Single Payer Amendment Narrowly Defeated in Mass.

From Benjamin Day, Executive Director of Mass-Care

This Tuesday, after an hour and a half floor debate, the Massachusetts Senate narrowly voted down a single payer amendment to a broader cost control bill, on a 15 to 22 vote. The amendment would have instructed the state to, every year, measure our actual health care spending against what we would be spending under a comprehensive single payer plan, and if this ‘single payer benchmark’ by fiscal year 2015 proved more cost-effective than our current system, the state would be instructed to draft a single payer implementation plan for approval by the legislature.

Amendments opposed by Senate leadership rarely receive this level of support, so please thank the courageous Senators who voted ‘yes’ on Amendment #125. Just as important, a broad range of grassroots organizations made calls and asked their members to call their Senators to support this effort – it was an unprecedented mobilization for single payer, with less than a week’s notice from the time the Senate introduced their bill.
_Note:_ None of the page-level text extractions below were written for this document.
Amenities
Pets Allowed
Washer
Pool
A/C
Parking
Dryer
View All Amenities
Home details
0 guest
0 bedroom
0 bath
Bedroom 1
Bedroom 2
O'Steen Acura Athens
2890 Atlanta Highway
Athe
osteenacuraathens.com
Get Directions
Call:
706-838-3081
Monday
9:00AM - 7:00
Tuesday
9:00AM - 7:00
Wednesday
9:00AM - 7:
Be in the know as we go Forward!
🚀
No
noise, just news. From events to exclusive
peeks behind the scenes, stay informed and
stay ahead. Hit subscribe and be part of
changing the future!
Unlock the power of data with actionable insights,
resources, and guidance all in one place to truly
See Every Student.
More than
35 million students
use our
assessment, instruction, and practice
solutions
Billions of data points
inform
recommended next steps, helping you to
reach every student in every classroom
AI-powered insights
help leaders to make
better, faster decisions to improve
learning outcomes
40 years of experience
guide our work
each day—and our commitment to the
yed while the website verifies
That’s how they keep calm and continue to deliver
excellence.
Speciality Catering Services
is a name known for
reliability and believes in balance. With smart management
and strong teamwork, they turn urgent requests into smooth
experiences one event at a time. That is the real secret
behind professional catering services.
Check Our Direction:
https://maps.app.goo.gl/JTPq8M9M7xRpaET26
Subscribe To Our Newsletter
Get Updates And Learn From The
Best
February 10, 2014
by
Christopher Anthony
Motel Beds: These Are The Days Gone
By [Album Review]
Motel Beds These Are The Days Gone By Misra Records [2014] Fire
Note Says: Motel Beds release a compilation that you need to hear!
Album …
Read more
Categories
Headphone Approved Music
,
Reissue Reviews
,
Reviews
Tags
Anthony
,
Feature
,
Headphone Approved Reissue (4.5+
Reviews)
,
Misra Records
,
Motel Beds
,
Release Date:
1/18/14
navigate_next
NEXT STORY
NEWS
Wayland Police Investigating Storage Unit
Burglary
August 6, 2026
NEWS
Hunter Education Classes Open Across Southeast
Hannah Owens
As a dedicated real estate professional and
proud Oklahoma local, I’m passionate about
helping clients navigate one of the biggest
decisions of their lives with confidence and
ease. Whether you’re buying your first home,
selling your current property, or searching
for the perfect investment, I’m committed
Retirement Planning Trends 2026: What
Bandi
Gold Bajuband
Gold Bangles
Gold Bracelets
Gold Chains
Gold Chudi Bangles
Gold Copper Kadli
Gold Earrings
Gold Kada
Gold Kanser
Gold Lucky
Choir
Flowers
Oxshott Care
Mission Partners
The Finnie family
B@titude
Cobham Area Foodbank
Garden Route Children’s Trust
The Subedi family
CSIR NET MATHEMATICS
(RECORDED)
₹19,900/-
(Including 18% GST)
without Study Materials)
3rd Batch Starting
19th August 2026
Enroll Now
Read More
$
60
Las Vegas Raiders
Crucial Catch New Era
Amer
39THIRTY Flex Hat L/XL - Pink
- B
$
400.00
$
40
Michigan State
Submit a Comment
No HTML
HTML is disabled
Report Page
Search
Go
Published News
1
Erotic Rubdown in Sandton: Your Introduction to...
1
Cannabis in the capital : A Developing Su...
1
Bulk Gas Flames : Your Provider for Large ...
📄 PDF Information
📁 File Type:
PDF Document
Click here to visit Mass-Care’s web-site where you can download the language of the amendment, see a complete list of Senators voting for and against, and video footage of every Senator who spoke to the amendment. I find it incredibly uplifting that we have come so close to setting Massachusetts on a path towards single payer health reform – we are just a few votes away! Let’s keep organizing this year!

9 Comments

  1. Usha A on June 8, 2012 at 9:24 am

    What are these Single Payer opponents afraid of?



    • Laura on June 9, 2012 at 12:19 am

      They are afraid of losing their campaign money that they receive from BIG INSURANCE!



  2. spktruth200 on June 8, 2012 at 9:57 am

    Singlepayer health care system was proposed in Mass while Robme was gov.It lost by one vote and Mass got Robme care. When democrats propsed the same bill for all americans the right wing and their corporate supporters railed about it. It was the repuke party who pushed for the individual mandate, which now they claim they dont support. I could care less what the radical right wing court does, because states are going to have to go to single payer (and join the rest of the civilized nations of the world Millionaire CEOS, shareholders and advertising are eating away at the taxpayer money while they spend 45cents out of every dollar for Non medical isses like CEO’s.



  3. James on June 8, 2012 at 10:17 am

    @Usha…they are afraid of losing all the money they get from the insurance companies!!!



  4. Chrigid on June 8, 2012 at 10:30 am

    That amendment should be before every legislature in the United States.



  5. Jim on June 8, 2012 at 12:32 pm

    Rationally, this just blows my mind – that people in a state like Massachusetts would not support such a common sense fiscal assessment of their relatively new and very expensive healthcare system. Understanding reality however – that nearly everything in the U.S. is controlled by a ruling oligarchy of entrenched interests – this comes as no surprise.



  6. Frank Hill on June 8, 2012 at 5:43 pm

    59% to 41% can hardly be considered a narrow vote.



  7. Art As Social Inquiry on June 8, 2012 at 10:45 pm

    The unsustainablitly of our current system is starting to become evident to the American public. When critical mass is reached,the whole for-profit model will tumble like the Berlin Wall. There’s only so much cost shifting the public can bear. And high deductible plans may just push us over the edge especially if obamacare is struck down by te Supreme Court.

    Once the American public snaps, single payer will make its way into the national psyche.



  8. Bruce on June 12, 2012 at 11:16 am

    Does anyone know if the cost comparison study will still be done? I support single payer and would like to have this data to beat the opposition over the head with.